On the next day, lawyer with the Committee Against Torture Timur Rakhmatulin pass the information on tortures to the Prosecutor’s Office.
On 12 August 2019, an unidentified person called the Orenburg branch of the Committee and informed that Aleksandr Belousov hanged himself. Belousov’s parents also contacted the Committee Against Torture, and after that we applied to the Investigative Committee and filed a number of motions on performing checking activities.
On 3 September 2019, the Investigative Department of the Investigative Committee of the Russian Federation for the Orenburg region opened a criminal case provided by part 1 of Article 110 of the Criminal Code of the Russian Federation (“incitement to suicide”). For 22 months of the investigation, the criminal case was dismissed four times due to absence of the criminal event.

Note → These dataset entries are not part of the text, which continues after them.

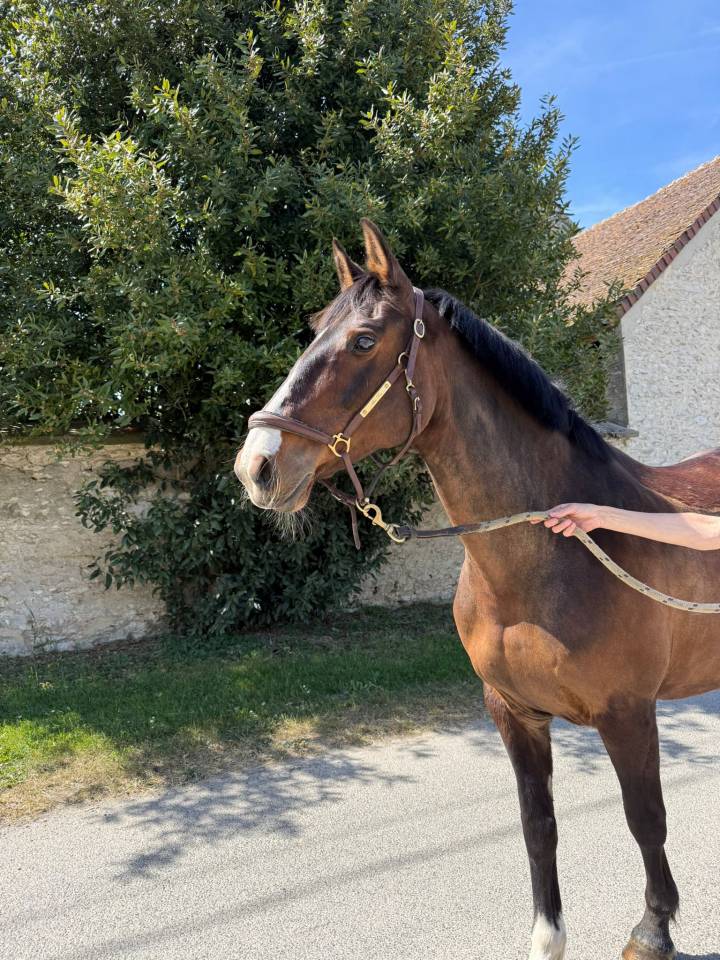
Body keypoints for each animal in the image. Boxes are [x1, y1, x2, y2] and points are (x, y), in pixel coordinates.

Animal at [235, 218, 720, 960]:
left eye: (365, 339)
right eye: (314, 328)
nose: (257, 466)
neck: (545, 560)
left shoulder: (628, 713)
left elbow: (646, 820)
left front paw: (653, 928)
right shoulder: (511, 712)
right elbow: (537, 826)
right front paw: (548, 936)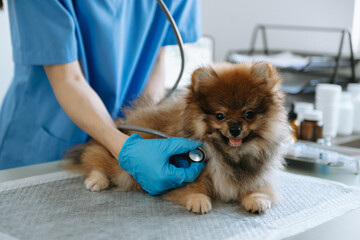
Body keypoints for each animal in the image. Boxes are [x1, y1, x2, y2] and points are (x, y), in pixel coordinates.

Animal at [66, 62, 292, 214]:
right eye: (220, 115)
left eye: (248, 114)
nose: (235, 128)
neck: (228, 154)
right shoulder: (185, 171)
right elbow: (194, 187)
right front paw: (198, 200)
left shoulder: (256, 173)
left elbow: (258, 188)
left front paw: (257, 199)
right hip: (115, 159)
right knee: (96, 161)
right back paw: (97, 180)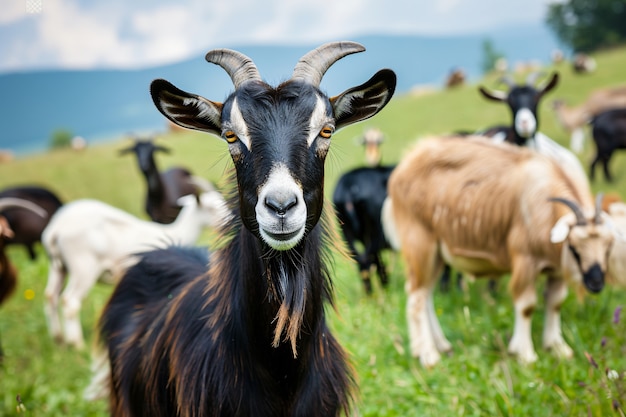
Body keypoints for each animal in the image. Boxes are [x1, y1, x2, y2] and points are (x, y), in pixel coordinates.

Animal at [40, 189, 229, 348]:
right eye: (211, 207)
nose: (229, 220)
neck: (176, 232)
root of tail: (55, 229)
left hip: (58, 267)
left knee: (50, 296)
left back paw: (58, 339)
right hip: (84, 267)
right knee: (70, 302)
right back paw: (77, 344)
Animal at [382, 135, 612, 366]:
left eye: (608, 247)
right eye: (574, 246)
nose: (596, 282)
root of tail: (405, 165)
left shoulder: (556, 269)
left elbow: (555, 302)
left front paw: (557, 348)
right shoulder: (525, 259)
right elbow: (526, 306)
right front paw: (525, 353)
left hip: (438, 254)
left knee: (426, 294)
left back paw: (441, 345)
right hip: (420, 244)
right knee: (416, 297)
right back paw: (428, 355)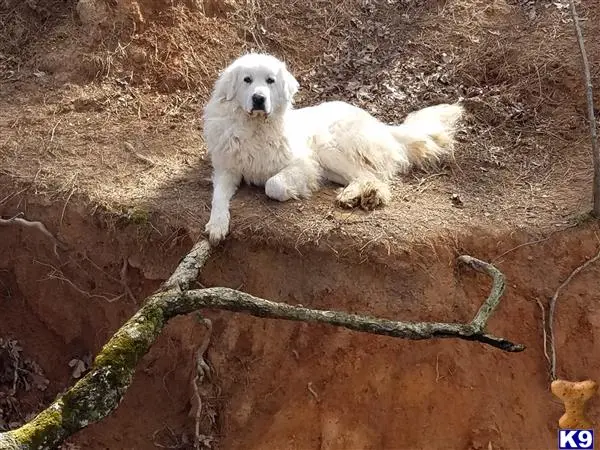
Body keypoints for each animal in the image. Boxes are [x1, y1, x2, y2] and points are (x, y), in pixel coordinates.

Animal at [202, 53, 464, 246]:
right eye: (247, 80)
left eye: (270, 81)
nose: (258, 99)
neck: (255, 127)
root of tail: (379, 123)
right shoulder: (227, 170)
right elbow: (218, 197)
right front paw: (217, 225)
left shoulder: (305, 162)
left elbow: (273, 184)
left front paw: (290, 190)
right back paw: (353, 194)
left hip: (329, 146)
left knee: (371, 175)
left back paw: (363, 195)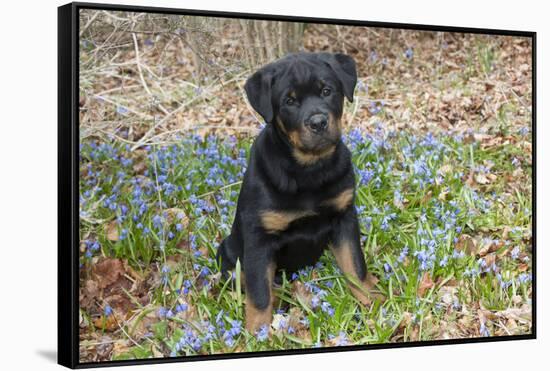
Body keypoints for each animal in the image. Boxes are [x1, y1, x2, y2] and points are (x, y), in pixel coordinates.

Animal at [217, 51, 380, 332]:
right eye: (289, 101)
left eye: (326, 90)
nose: (318, 122)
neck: (308, 170)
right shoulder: (259, 238)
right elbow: (259, 293)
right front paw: (258, 333)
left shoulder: (344, 217)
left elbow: (355, 265)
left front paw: (371, 301)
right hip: (228, 251)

In their application to the ECHR, lawyers with the Committee Against Torture pointed out that, in violation of Article 2 of the European Convention (right to life), the state did not perform an effective investigation of Belousov’s death in the aspect of the responsibility of Penal Colony No.4 officers. In addition, in violation of Article 3 (prohibition of torture), no effective investigation was conducted after the reports on brutal treatment were submitted. Previously, the ECHR had already established the fact of tortures in Penal Colony No.4 of Orenburg – a convict and an applicant of the Committee told about batteries back in 2012.